Whoever designed the house I grew up in must not have taken into consideration that by having a twenty foot ceiling in the living room would make the house difficult to heat, so for the most part of every weekend, my dad and I would scour lots in North West Georgia downing trees, hauling them home or else splitting firewood by the truckload in the back lots of church friends so that we could keep the great cast iron stove running all winter. The few twenty acres or so we had at our place were divided almost grid-like by hoary tree-lines laced with barbed wire. We thinned some of these back and stacked cordwood along the lines, we had cordwood piled under the back porch. We had wood stacked under the open sided shed roof where the tractor lived, which is where one day, loading with my brother I threw a quartered log clean through the back window of the old black Chevy we used to haul it all with and I’ve never been sure if I did it by accident or not. I remember the smell of fresh cut oak, I remember the bark of the saw, the smell of chainsaw exhaust. I remember loading wood into the truck and keeping track of the figure of my father from a distance so that I could get out of the way should he bring a tree down. I remember working hard and nobody talking, driving hours along curving nameless two-lane county roads through rubbed down Georgia hills and nobody saying anything.

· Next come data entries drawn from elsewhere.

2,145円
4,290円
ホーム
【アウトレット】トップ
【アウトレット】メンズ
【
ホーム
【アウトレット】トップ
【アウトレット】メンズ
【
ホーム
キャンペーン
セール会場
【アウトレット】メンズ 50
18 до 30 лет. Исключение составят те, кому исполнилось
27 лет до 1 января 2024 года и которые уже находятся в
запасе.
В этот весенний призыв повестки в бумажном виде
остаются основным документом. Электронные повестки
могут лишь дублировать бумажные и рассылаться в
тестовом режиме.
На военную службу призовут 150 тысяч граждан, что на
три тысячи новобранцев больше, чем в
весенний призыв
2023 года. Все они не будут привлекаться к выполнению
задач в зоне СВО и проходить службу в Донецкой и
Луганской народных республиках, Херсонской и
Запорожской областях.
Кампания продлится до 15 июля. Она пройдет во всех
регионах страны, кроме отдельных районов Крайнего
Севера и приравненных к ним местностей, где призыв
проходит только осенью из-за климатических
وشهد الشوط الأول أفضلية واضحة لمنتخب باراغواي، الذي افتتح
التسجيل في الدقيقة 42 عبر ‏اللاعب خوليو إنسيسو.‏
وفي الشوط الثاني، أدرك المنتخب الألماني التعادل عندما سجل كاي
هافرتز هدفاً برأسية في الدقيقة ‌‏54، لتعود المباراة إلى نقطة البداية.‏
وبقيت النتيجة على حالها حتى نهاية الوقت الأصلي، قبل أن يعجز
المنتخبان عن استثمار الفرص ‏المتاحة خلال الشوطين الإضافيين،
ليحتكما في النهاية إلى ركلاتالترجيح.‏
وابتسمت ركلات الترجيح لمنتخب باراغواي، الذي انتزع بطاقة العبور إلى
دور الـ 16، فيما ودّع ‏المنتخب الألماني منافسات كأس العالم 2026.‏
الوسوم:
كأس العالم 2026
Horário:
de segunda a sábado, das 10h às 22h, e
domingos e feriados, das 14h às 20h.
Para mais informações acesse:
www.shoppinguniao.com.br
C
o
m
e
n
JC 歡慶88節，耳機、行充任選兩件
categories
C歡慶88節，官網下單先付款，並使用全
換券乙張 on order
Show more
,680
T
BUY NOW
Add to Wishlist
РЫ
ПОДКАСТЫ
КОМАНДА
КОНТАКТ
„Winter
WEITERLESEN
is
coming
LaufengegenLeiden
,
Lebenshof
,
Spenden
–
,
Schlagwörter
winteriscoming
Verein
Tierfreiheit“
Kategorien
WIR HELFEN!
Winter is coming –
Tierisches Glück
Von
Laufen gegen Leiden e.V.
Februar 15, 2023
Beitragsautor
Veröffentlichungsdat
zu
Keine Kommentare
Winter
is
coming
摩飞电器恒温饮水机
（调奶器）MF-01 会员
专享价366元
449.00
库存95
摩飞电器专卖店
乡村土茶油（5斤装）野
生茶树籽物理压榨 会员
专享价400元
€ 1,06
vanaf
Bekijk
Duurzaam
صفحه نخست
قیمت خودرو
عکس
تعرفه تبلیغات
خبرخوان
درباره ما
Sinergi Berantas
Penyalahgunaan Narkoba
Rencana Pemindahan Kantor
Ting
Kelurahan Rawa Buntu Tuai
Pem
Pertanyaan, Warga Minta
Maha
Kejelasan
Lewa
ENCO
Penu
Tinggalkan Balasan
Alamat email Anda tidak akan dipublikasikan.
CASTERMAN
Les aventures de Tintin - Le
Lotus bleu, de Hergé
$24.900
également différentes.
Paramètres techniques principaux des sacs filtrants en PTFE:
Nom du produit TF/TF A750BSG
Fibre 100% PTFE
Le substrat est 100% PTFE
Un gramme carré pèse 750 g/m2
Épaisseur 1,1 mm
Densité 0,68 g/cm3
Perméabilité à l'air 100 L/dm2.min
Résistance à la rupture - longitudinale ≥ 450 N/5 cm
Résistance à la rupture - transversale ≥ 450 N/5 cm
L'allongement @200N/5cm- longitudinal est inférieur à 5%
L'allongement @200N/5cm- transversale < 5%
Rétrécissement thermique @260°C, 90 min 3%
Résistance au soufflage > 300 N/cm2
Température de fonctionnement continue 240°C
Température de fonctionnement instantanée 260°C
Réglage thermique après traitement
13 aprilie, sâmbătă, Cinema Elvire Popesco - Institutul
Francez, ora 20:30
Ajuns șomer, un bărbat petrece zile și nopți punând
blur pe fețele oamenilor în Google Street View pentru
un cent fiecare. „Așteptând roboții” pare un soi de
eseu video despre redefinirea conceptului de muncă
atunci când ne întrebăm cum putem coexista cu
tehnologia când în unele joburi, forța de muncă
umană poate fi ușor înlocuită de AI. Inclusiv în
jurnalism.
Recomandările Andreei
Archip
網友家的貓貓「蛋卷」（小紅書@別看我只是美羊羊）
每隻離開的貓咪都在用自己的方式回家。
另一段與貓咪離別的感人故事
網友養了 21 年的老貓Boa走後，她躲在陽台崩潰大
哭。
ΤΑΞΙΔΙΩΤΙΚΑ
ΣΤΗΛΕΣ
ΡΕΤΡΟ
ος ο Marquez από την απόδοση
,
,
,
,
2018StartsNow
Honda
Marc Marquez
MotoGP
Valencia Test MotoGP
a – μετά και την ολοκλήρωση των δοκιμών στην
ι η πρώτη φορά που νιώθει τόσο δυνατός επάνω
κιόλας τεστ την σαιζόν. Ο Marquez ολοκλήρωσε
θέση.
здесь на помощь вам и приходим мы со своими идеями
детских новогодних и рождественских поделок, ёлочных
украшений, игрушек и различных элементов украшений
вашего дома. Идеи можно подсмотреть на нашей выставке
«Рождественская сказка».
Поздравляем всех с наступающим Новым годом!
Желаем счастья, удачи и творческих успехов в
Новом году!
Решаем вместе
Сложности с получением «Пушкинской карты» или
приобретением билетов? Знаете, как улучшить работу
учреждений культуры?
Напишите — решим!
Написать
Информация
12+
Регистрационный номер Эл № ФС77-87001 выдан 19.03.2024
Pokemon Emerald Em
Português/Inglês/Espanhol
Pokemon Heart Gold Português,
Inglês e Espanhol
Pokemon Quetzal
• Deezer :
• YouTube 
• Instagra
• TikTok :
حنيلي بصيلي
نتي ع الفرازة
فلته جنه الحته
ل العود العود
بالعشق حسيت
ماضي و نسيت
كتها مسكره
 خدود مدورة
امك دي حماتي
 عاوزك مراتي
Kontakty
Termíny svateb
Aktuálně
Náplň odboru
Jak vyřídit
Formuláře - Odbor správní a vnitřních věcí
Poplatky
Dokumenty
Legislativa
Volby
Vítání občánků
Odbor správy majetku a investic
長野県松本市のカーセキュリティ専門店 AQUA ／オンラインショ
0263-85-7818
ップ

The mountains of Georgia are the oldest in Appalachia, worn down almost to nothing. Something that ancient has an inherent weirdness to it, I believe. Down the road were woods several acres thick behind my friend Jeff’s house which nobody seemed to own. We’d get into them a day at a time, tell each other lies and smoke his dad’s cigarettes. They had stands of lower pines there and open areas with rock and sand for some reason, and in one clearing him and his sister and two brother’s had made a stone ring lined with stone chairs in the middle of which they would burn things. We found cars in his woods and farm equipment in mine. He showed me a fox-hole under a cedar one time and we dared each other to scramble down into the walls hung with roots yet neither of us would go. The hole was still too thick with the smell of wild animal.
Next to my house was a stand of tall loblolly pines, planted originally in rows but then grown to dark vine-twisted wildness. I had to cut an entrance with my buck knife just to get in them. I would spend afternoons laying quiet in big piles of pine needles, sometimes reading, sometimes daydreaming. Once, from nowhere a great wind rushed along the roof, shoving it all back and forth till I realized it was a low flying cloud of blackbirds. A pestilence flying so thick they almost obliterated what little sky showed through. I used to think it was normal for a twelve year old boy to spend all day getting lost in the woods, now I’m not so sure. I used to try and force my wrists to grow retractable claws, like Wolverine. Sometimes I would pretend I was Grizzly Adams and my only friends were deer, rabbits, birds and snakes and they could talk to me.
At the end of one summer my dad thought we should clear out one tree-line divider between fields, the one that ran away from the back of the house into the state park. Hacking at one end we found what seemed to be a cave entrance, a passage through the wild brush with childrens tin toys scattered along the floor and pieces of fabric nailed to the underbelly of low branches. It ran about fifty feet, had two or three entrances and in five years or more, none of us had discovered it. We named it the “Rabbit Hole." I think that was the summer I first read Watership Down.
Adjacent to that was where we kept our usual stack of seasoned material ready after a year or two to be brought into the house. It was here once that my dad, my brother and I finally got down to the lowest layers or soft and rotted timber and rolling over a log, I uncovered something, an animal of some sort that turned its small head and hissed in rage at me and then disappeared. It wasn’t a snake and it wasn’t a cat, but maybe some sort of large insect only about a foot or two away from my face. When I saw it, my entire perception seemed to go blurry, I only remember eyes and a mouth. I paused and turned to my brother and my dad, but nobody seemed to have noticed anything as they kept working. I’m not even sure now if it really happened or if I dreamt it.
Many years later, either in a dream or in a blackout, I returned and climbed down into that fox hole behind Jeff’s house. It was tight and dark but after a distance opened up into a large tall cavern. The walls were made of clay and lined with hundreds of small animals embedded into the red mud, rabbits or something like them, horrified wide-eyed and screaming. In the dream I scrambled back out as fast as I could, tripped and fell breathlessly, laying among scattered piles of shale and gnarled, whispering cedars with the sky above cloudless and mercilessly blue.